What is being asked |
Among the records below, find each line containing the word "Table" and copy it.
****************
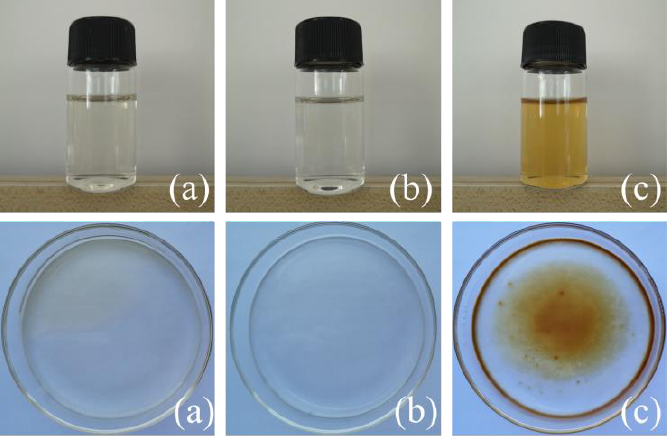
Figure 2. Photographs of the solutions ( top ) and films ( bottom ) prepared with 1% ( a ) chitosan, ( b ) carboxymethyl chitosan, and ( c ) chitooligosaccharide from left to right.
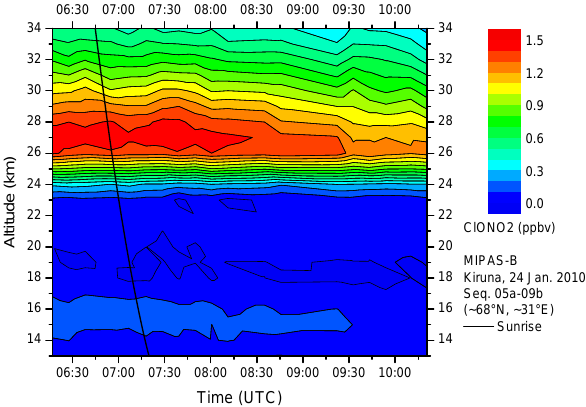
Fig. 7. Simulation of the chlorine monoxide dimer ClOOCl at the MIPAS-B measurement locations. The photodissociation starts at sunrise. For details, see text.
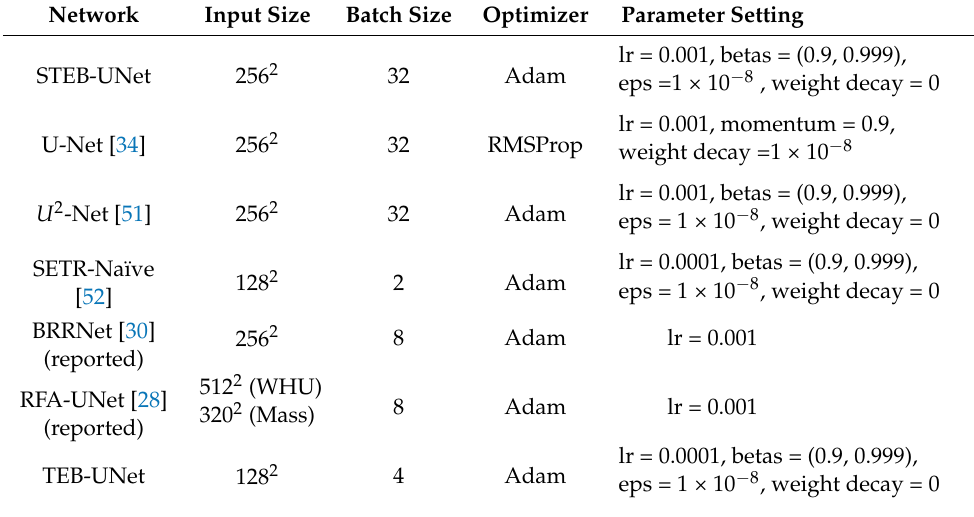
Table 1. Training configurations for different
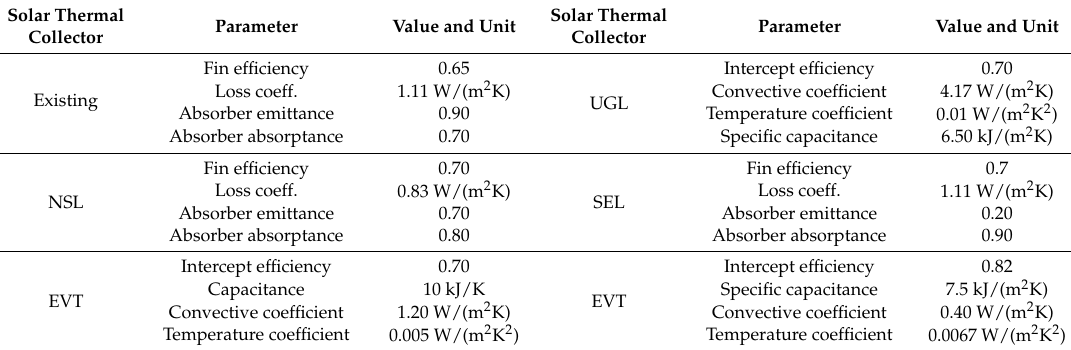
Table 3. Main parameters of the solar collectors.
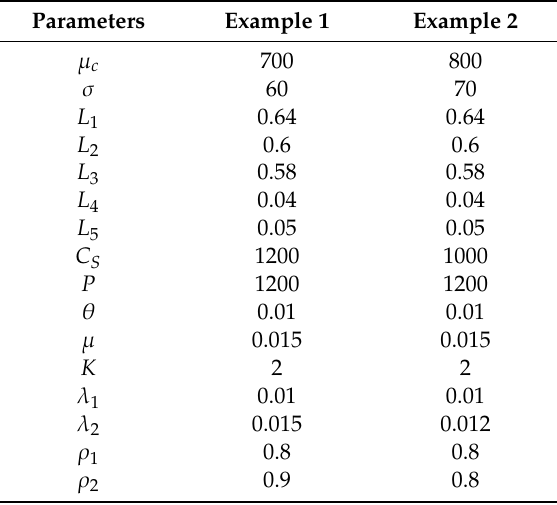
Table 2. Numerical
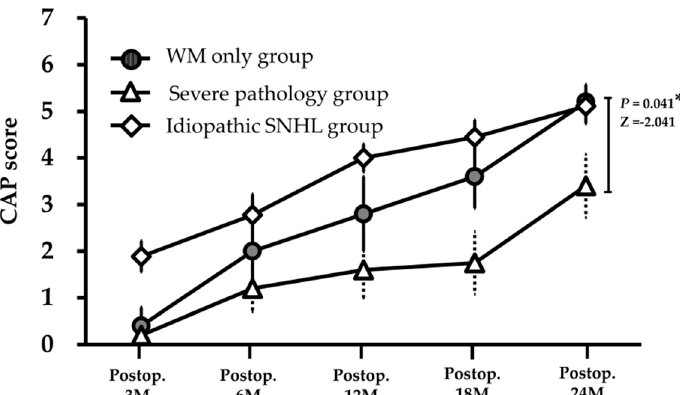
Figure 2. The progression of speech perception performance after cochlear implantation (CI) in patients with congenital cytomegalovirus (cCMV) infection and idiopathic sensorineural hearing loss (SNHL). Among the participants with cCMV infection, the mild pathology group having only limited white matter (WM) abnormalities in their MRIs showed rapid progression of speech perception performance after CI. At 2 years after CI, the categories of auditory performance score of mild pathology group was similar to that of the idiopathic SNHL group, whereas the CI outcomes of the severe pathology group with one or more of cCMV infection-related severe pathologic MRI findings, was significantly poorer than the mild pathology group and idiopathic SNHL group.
****************
Task result |
Table 1. Training configurations for different
Table 3. Main parameters of the solar collectors.
Table 2. Numerical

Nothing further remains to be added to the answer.